The actual 2008 fuel economy value will
be available when the automakers submit their final annual sales data in early
2009. EPA expects the final mpg for 2008 to be higher than the automakers
initial projections since gas prices have since increased.
“This report shows we’re driving in the right direction,”
said EPA Administrator Stephen L. Johnson.
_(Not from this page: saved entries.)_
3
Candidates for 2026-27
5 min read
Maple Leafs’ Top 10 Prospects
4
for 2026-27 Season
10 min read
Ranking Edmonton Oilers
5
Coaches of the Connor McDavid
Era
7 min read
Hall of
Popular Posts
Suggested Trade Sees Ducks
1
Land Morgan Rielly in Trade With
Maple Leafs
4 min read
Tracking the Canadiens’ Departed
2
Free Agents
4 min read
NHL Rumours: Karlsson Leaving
“Increased fuel efficiency is not only a smart consumer choice, but also
a smart environmental choice.”
EPA’s annual report,
“Light-Duty Automotive Technology and Fuel Economy Trends: 1975 through 2008,”
which provides data on the fuel economy and technology characteristics of new
light-duty vehicles including cars, minivans, sport utility vehicles, and
pickup trucks, confirms that average fuel economy has improved each year
beginning in 2005, and is now the highest since 1993.
of the increase since 2004 is due to higher fuel economy for light trucks,
following a long-term trend of slightly declining overall fuel economy that
peaked in 1987. These vehicles also have a slightly lower market share, peaking
at 52 percent in 2004 with projections at 48 percent in 2008.